Também se dizia que, em tempos já sem memória, dois amantes selaram o amor com um poema lacrado na casca grossa que protegia o tronco das adversidades exteriores. As marcas do tempo foram apagando a nitidez das palavras. Não era possível perceber as estrofes todas, as palavras todas. Estava lá a mais importante de todas (em se tratando de uma profissão de fé entre dois amantes): “amor”. Escrita três vezes, em suas possíveis variedades (“amor”, “amar”, “amo”). Foram as únicas palavras que não ganharam bolor com a caução do tempo inamovível.
A árvore centrípeta tutelava a cidade. Não eram seu ex-libris outros monumentos; era a tília que desalfandegava os poros viventes da cidade. Era através da tília que a cidade respirava. Mas havia quem advertisse que a tília estava sitiada pela melancolia. Era uma árvore sozinha. Perguntei se a tília nunca teve companhia. Alguém respondeu, apontando para uma fotografia antiga afixada na parede do café central, que houve tempos em que a avenida foi povoada por um correr de árvores. Foi por pouco tempo. As demais árvores mirraram, tolhidas por uma doença fatal que botânico nenhum conseguiu explicar. A tília matricial continuou viçosa, imune às doenças do foro.

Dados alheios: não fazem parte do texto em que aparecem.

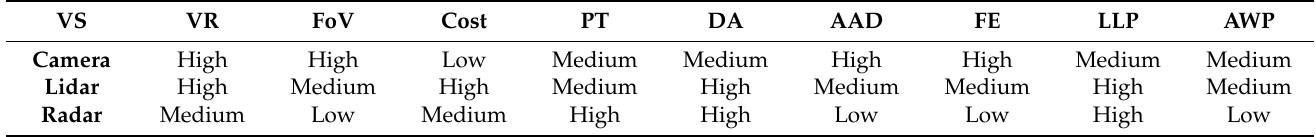
Table 1. Comparison of vision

Talvez não quisesse companhia. Talvez a tília não admitisse partilhar o protagonismo com outras árvores, menores e juvenis. Pagou o egoísmo com a solidão. A tília sozinha não se importava. Todos os olhos se vertiam sobre a sua magnificência. No fundo, não estava sozinha, tantos eram os olhos que não paravam de exclamar a sua admiração quando se demoravam a contemplá-la.